Ive poczuła, że zaraz się rozpłacze. Żelazna logika dowódcy wcale jej nie przekonała. Ale że Raszyn więcej nie wyda rozkazu Do boju!, to była katastrofa. On – talizman Grupy F, jej szczęśliwa gwiazda i godło. Jeśli przekaże dowództwo, jednostka się rozpadnie. Kendall rozumiała, że to samo wie Essex, Borowski i cała reszta dowódców. W Grupie F służyło wielu znakomitych oficerów, ale Raszyn był jeden.

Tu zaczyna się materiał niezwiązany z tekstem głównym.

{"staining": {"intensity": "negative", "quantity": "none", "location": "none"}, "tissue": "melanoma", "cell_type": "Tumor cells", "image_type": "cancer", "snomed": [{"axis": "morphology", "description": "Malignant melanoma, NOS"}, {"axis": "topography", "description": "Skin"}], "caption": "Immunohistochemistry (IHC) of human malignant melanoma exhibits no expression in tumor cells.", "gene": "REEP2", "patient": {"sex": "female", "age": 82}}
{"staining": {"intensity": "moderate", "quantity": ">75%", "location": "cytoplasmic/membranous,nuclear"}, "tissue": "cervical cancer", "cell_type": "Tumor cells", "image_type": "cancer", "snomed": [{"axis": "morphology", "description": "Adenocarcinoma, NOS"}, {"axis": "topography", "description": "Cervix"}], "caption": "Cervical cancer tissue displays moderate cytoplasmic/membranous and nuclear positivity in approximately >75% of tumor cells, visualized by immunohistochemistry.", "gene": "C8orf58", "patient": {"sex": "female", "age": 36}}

– Nie mamy żadnych atutów – ciągnął. – Nie mamy z czego zawistować. Tak to jest, mała. Jak mawiał mój dziadek, stary, doświadczony chirurg, kiedy przychodził do niego jakiś nieprzyjemny pacjent: To jest pizdiec, a pizdieca nie leczymy… Hej, dziewczyno, chodź do tatusia na kolana, póki się jeszcze nie rozpłakałaś.

Candy wolno, jak we śnie, wstała i podeszła do admirała. Raszyn objął ją, posadził sobie na kolanach i wcisnął nos w jej włosy.